Uma democracia estremecida
Tenho dedicado um certo esforço na tentativa de compreender as sombras que cercam nossa jovem democracia. Não direi frágil, apesar de não estar certa sobre a inadequação do termo. Mas não o utilizarei. Talvez por obstinação, teimosia ou simples pirraça. Direi apenas que nossa democracia é imatura, mas frágil não ousarei escrever, com medo de que essas palavras se tornem proféticas – não em função de algum dom desconhecido meu, mas talvez da falta de um.
A falsa promessa messiânica
O ponto é que nossa democracia passa por um momento de inflexão. Ela ainda resiste, o campo democrático possui formas de resistência dentro e fora das instituições, mas todo cuidado é pouco. Joseph Goebbels, Ministro da Propaganda na Alemanha Nazista afirmou certa vez que “Essa será sempre uma das melhores piadas da democracia, que ela deu a seus inimigos mortais os meios pelos quais foi destruída”. E se me permitem, acrescentaria que: ainda mais trágico é o fato da democracia hoje sofrer agressões daqueles que dizem querer salvá-la. Um relacionamento um tanto abusivo, diga-se de passagem.
Ao se colocarem como escolhidos, personagens autoritários afirmam estar dispostos a fazer valer a vontade do “povo”, custe o que custar. Quem seria esse “povo”, contudo, é um tanto questionável. O “povo” não corresponde à população, e nem poderia. O “povo” é um grupo limitado que possui interesses e visões de mundo semelhantes. Os outros? São obstáculos que precisam ser superados para que uma falsa “democracia” possa prevalecer. É esta a missão messiânica que personagens autoritários afirmam perseguir.
Uma recusa em governar
Os que dizem querer trazer de volta a “verdadeira democracia”, o fazem destruindo as bases que permitem a existência do sistema democrático no mundo moderno, a começar pelas instituições. Em meio a tantos absurdos, as instituições precisam reagir com cada vez mais frequência e, justamente em função dessa frequência, reações cabíveis passam a ser ilustradas como intromissões indevidas. Nesse contexto, pasmem: personagens autoritários acusam as instituições de serem elas a fonte do autoritarismo.
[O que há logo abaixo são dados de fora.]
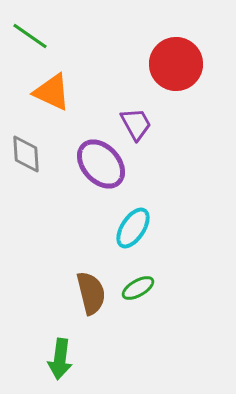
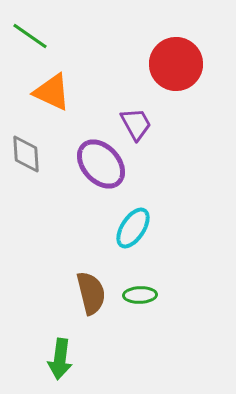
green ellipse: moved 2 px right, 7 px down; rotated 28 degrees clockwise
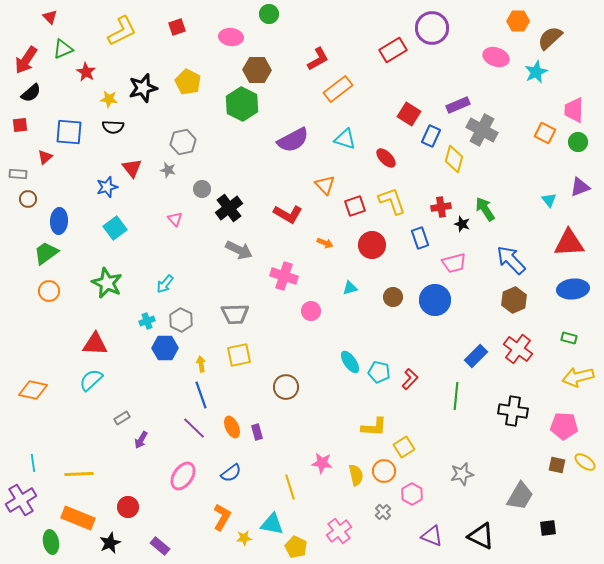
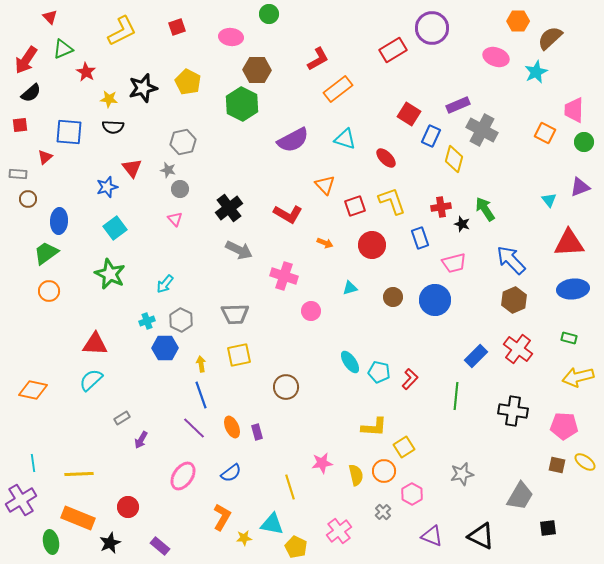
green circle at (578, 142): moved 6 px right
gray circle at (202, 189): moved 22 px left
green star at (107, 283): moved 3 px right, 9 px up
pink star at (322, 463): rotated 15 degrees counterclockwise
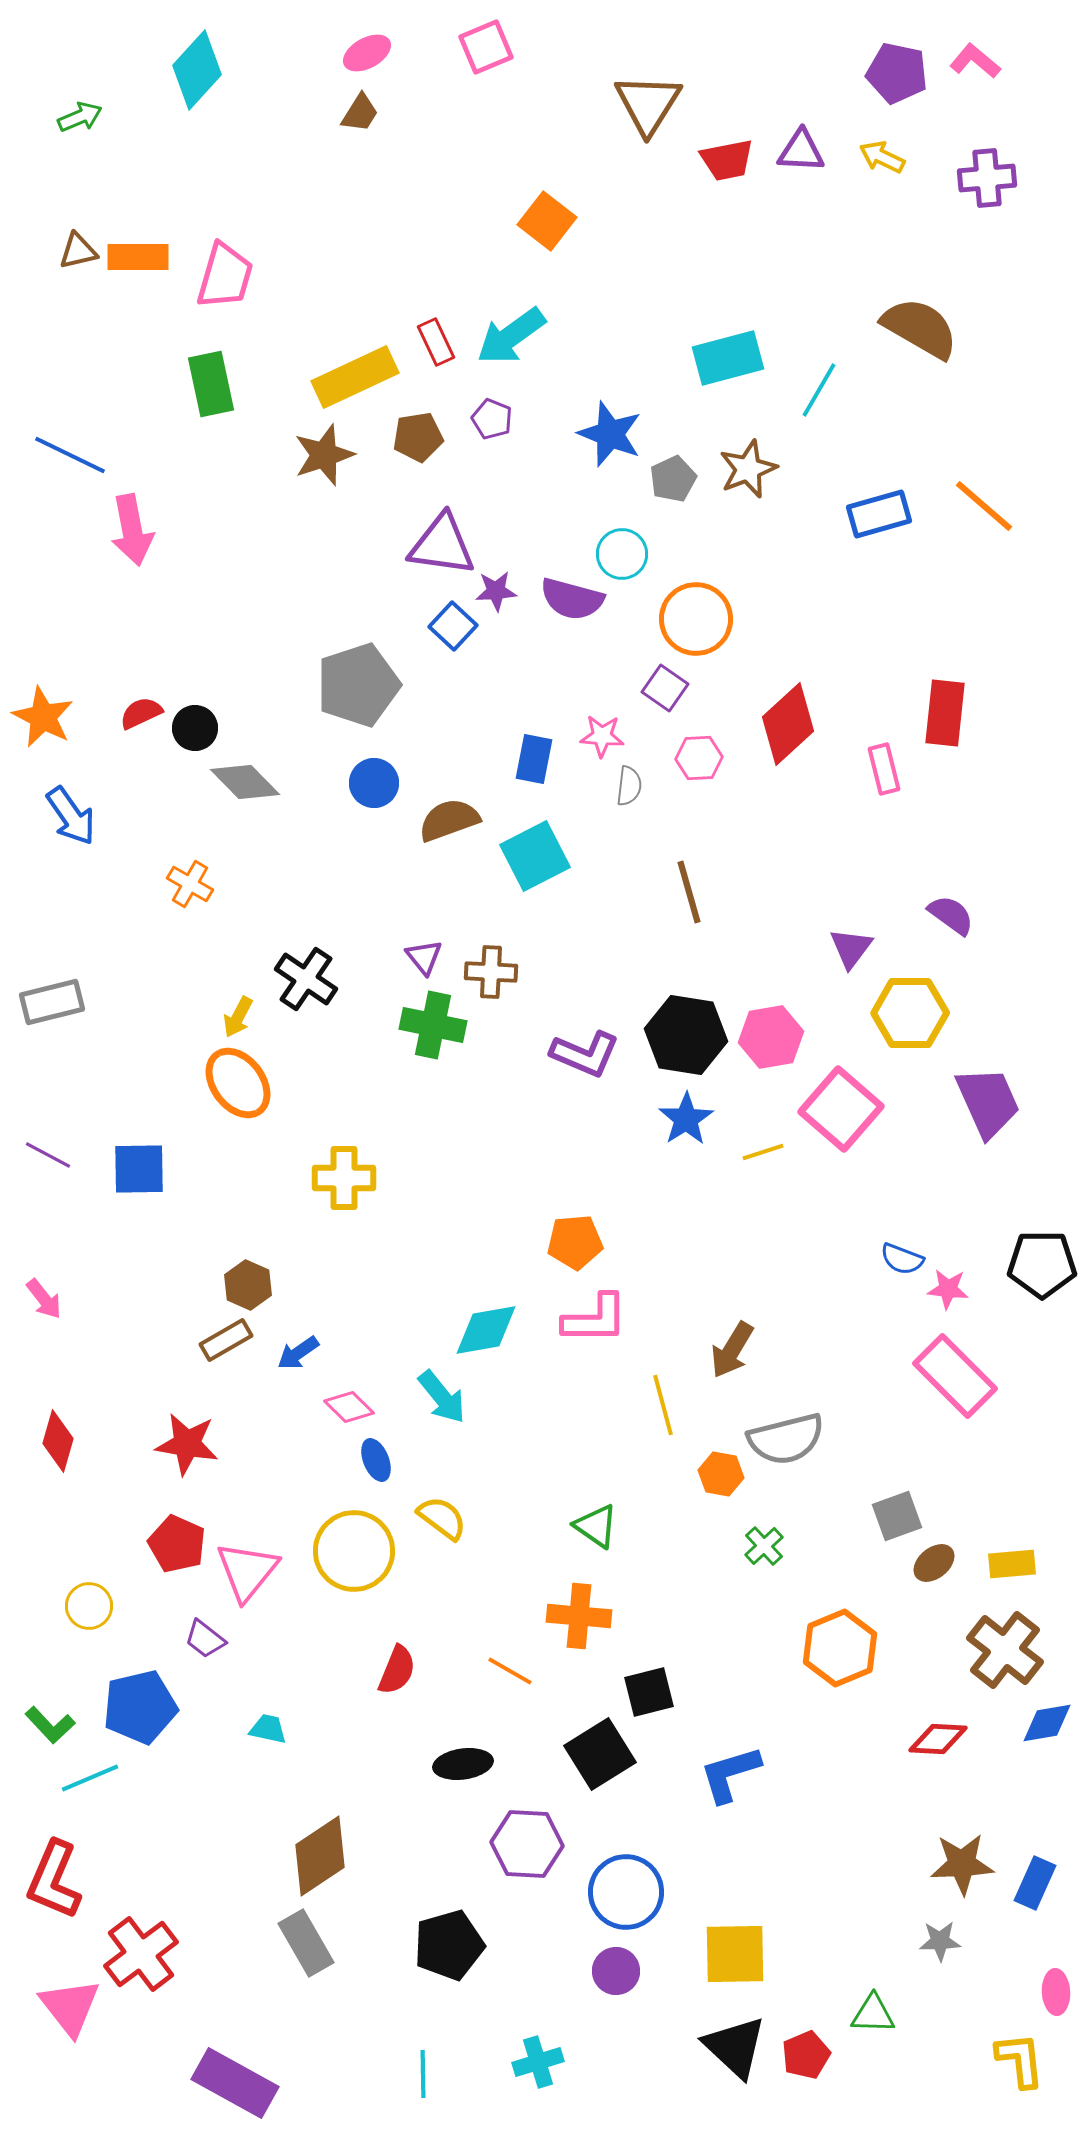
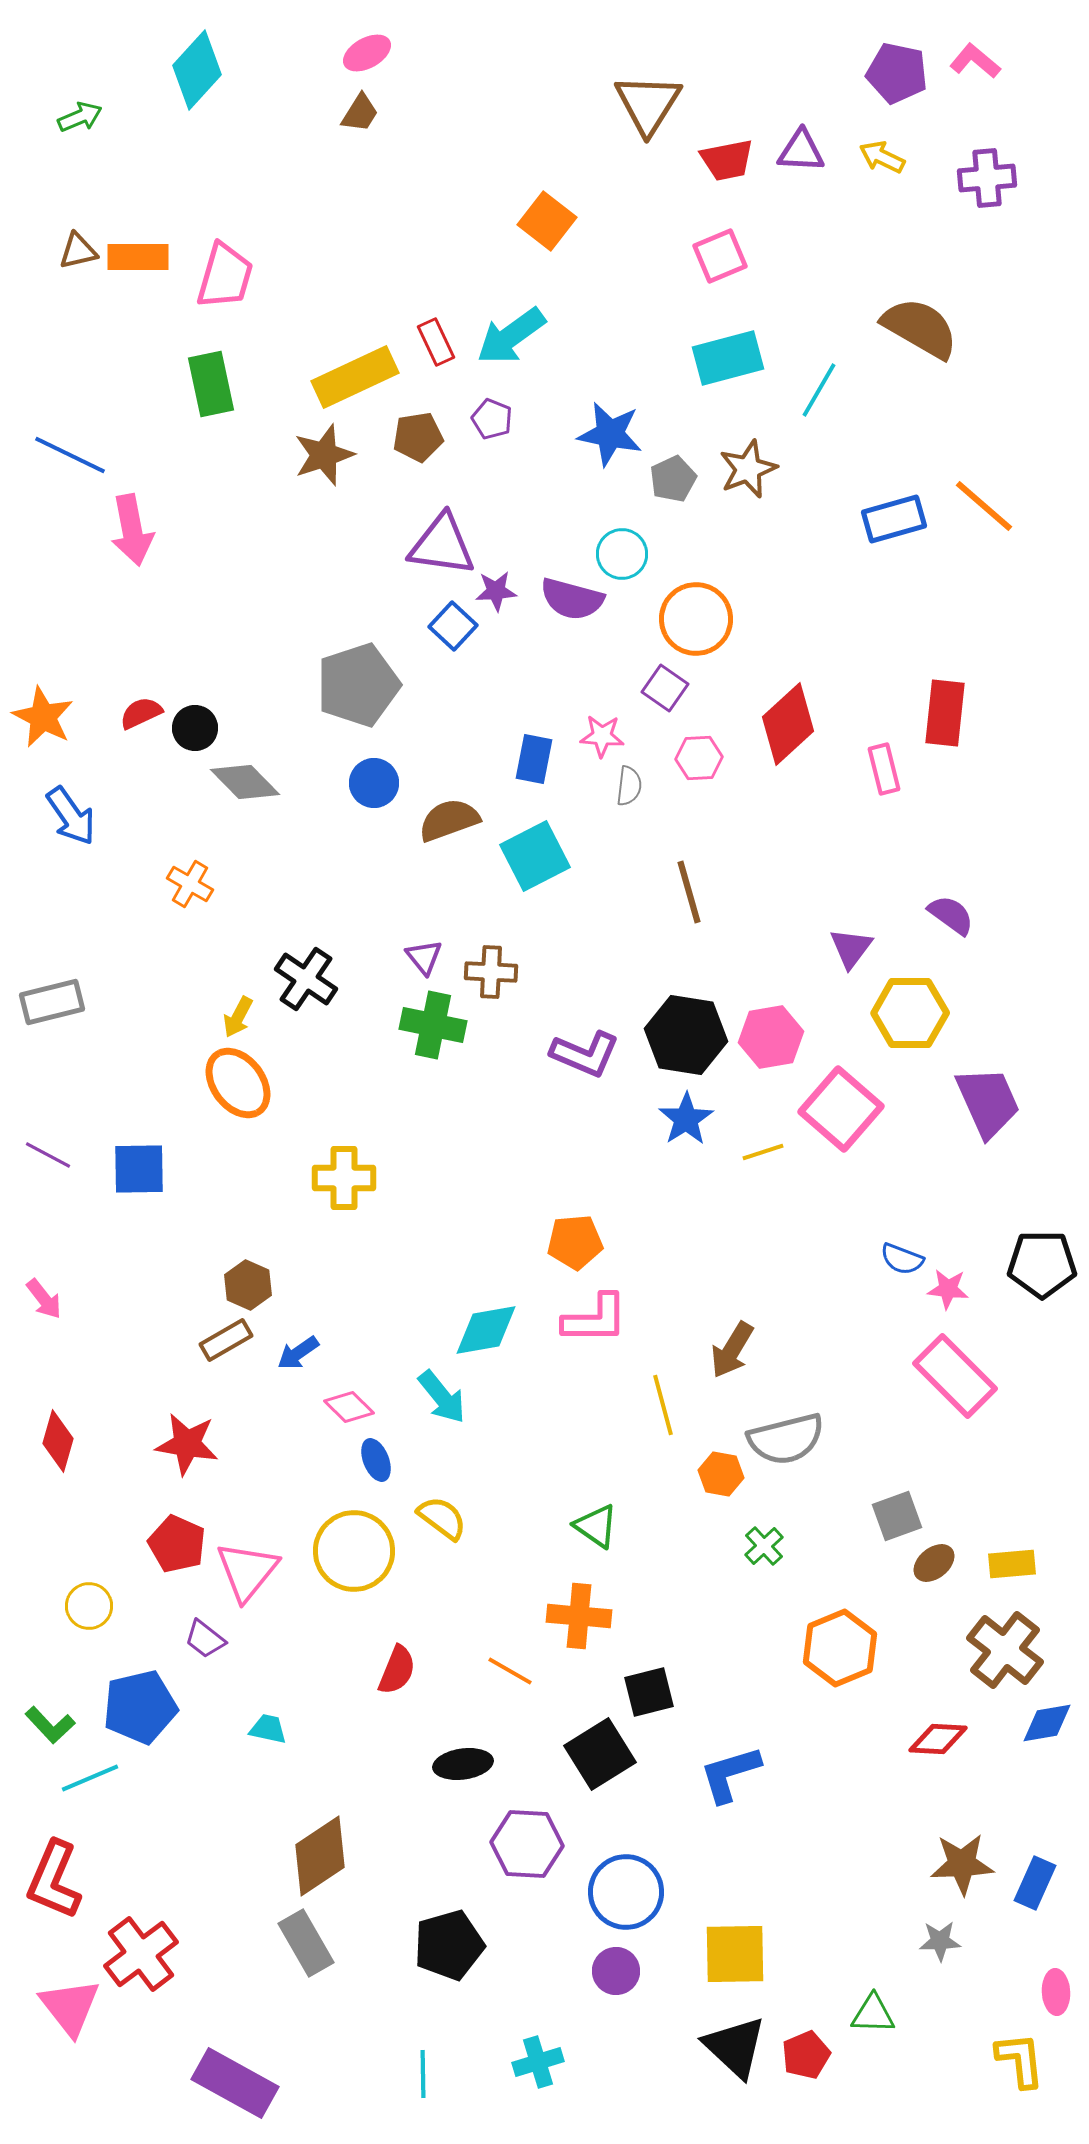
pink square at (486, 47): moved 234 px right, 209 px down
blue star at (610, 434): rotated 10 degrees counterclockwise
blue rectangle at (879, 514): moved 15 px right, 5 px down
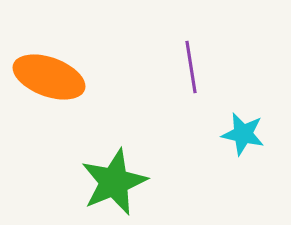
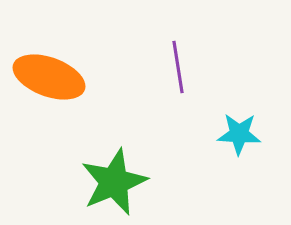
purple line: moved 13 px left
cyan star: moved 4 px left; rotated 9 degrees counterclockwise
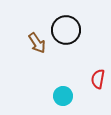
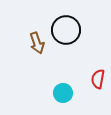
brown arrow: rotated 15 degrees clockwise
cyan circle: moved 3 px up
É mesmo como em um relacionamento abusivo, no qual o agressor culpa a própria vítima.
Somado a isso, tem-se a construção de uma narrativa na qual o Presidente seria impedido de exercer suas funções, não por inaptidão ou por desinteresse, mas em virtude de certas amarras institucionais que o paralisam.
Não é verdade. Se nada se faz em meio a uma crise é porque calcula-se que o custo político do erro seria maior que o da omissão, desde que essa omissão seja ilustrada, não como uma decisão consciente, mas como o resultado de forças maiores que impedem o Presidente de governar – às vezes essa culpa recai sobre o Judiciário, outras vezes sobre o Congresso, também é possível culpar a imprensa e porque não os governadores?
Por meio da omissão e, muitas vezes através de agressões calculadas, o Presidente produz crises sucessivas para, no final, como bem ilustrado recentemente por Marcos Nobre: se apresentar como a única resposta possível para o caos que ele próprio produz.
Compreendo a necessidade de se chamar atenção para o tempo que ficamos sem Ministro da Saúde. Tempo recorde. Mas e os alertas para o fato de que o país se encontra sem Presidente? Superamos a marca de um ano e meio, possivelmente chegaremos a dois. Não seria este um novo recorde do Brasil republicano? É verdade, alguém dorme no Palácio da Alvorada. Mas quem trabalha no Planalto?